John Barrington, 1920-1991. Angleterre










LA DOUBLE VIE D'UN PHOTOGRAPHE

ou

L’IMPOSSIBILITÉ D'ADMETTRE SON HOMOSEXUALITÉ



(Cet article est une refonte de tous les articles consacrés à John Barrington sur ce blog)







Autoportrait



Pour un hétéro, marié avec deux enfants, le photographe John Barrington a eu beaucoup de relations sexuelles avec des jeunes hommes musclés. En fait il a affirmé, chose un peu irréaliste d'avoir eu des rapports sexuels avec chacun de ses modèles masculins au cours d'une carrière qui a duré environ cinquante ans.

Barrington est né le 2 Novembre 1920. Il était l'enfant illégitime de Grace Pigott qui fréquentait un noble autrichien nommé Franz Engeljähringer. Bien qu'il savait que l'enfant n'était pas le sien, il l'accepta et épousa sa mère. L'école n'était pas le fort de Barrington sauf pour les matières artistiques. Sur les conseils d'un professeur, il poursuivit sa scolarité à l'école St. Martin of Art, puis à West End.
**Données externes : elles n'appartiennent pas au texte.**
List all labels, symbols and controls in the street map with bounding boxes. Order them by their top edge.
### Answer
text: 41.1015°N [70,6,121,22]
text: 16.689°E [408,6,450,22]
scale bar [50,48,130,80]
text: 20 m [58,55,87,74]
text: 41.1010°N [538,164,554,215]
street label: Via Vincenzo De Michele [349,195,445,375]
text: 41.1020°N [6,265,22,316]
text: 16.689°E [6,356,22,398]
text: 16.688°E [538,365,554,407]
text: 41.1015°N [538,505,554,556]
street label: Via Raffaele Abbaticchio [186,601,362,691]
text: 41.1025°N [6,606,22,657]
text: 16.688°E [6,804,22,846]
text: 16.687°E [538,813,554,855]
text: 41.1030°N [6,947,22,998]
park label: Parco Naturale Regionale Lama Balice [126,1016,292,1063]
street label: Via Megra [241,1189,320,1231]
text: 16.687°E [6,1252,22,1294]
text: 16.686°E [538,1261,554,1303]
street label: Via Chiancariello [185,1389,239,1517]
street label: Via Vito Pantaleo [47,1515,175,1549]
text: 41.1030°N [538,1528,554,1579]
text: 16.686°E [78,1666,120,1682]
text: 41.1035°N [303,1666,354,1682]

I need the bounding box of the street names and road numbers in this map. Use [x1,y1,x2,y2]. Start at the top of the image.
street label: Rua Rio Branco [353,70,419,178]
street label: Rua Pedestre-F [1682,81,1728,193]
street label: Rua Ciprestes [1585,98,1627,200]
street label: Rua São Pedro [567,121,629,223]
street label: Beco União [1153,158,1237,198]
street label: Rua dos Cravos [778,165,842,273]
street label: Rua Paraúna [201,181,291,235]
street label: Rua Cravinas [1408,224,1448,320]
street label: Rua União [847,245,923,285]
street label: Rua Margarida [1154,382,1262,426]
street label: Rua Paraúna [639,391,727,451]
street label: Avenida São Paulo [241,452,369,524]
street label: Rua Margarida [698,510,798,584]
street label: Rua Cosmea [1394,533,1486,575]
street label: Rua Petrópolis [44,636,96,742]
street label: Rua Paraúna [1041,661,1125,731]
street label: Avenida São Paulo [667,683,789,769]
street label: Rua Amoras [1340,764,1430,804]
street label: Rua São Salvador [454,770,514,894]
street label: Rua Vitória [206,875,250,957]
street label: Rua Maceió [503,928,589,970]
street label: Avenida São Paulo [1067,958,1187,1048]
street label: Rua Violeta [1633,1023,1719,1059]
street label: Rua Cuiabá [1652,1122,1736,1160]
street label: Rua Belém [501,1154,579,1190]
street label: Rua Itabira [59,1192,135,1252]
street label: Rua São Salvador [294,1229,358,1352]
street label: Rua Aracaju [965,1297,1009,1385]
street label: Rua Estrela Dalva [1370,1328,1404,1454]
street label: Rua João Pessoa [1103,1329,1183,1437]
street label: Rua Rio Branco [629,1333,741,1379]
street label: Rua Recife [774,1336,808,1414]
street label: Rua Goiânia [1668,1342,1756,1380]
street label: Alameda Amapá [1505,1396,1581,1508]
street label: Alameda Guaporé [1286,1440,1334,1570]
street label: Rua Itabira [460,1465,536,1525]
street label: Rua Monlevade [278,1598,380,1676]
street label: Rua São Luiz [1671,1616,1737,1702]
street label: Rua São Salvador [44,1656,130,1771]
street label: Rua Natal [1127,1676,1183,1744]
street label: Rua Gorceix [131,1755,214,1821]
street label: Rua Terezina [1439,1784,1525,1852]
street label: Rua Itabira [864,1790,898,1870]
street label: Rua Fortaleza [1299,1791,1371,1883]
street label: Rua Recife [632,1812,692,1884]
Dés le début de ses études, il s'est transformé en un personnage excentrique, avec de longs cheveux, des vêtements étranges, avec une canne et un monocle. Il prit alors le nouveau nom de John Shreeve Barrington. Il commença à photographier des garçons nus autour de l'étang de Hampstead quand il avait 18 ans, alors qu'il découvrit son premier modèle de 16 ans, un ébéniste de Tufnell Park appelé David Dulak.






Brian



En 1938 , il se rendit à Paris, où il fréquenta les milieux artistiques pendant la journée et les maisons closes, les bars et les clubs la nuit. Il termina son séjour en France par la ville de Cannes, la Mecque gay dans les années d'entre deux guerre, où il a eu sa première véritable expérience sexuelle avec un autre homme.

Il commença alors à tenir un journal intime: “ Pick up superb sailor, take him to office and fuck him ‘silly’…give him a bottle of whisky and £5.” ("Ramasse un superbe marin, emmène le au bureau et baise le l''idiot' ... donne lui une bouteille de whisky et 5 £.")




Andreas Georges 




















Il s'est toujours rendu au festival de Cannes en tant que journaliste photographique. Il a photographié les Beatles et Pablo Picasso, Sophia Loren et Leslie Caron. Mais bien sûr, il était surtout là pour photographier les hommes.






Alain Delon, Cannes







Alain Delon,  Londres, 1959







Alain Delon,  Londres, 1959







Alain Delon,  Londres, 1959



Pendant la deuxième guerre mondiale, Barrington gagnait sa vie en tant qu'agent de théâtre et fut impliqué dans une affaire douteuse de cosmétiques. En Janvier 1945, la société de cosmétiques a été auditée par l'administration fiscale et Barrington a été condamné à douze mois de prison pour fraude. A sa sortie, pour payer son amende, il s’attela à plusieurs projets qui devaient rapporter de l'argent. Il a initié des productions théâtrales et a présenté ses propres pièces de théâtre.




Mark





































Barrington découvrit la vie nocturne et secrète du monde gay londonien par l'entremise d'un amant, Roy Peter Wilson, qu'il a rencontré peu de temps après la Seconde Guerre mondiale. Ce monde consistait en des bars ou l'on pouvait rencontrer des soldats, des marins et les soudoyer avec de l'alcool et un peu d'argent.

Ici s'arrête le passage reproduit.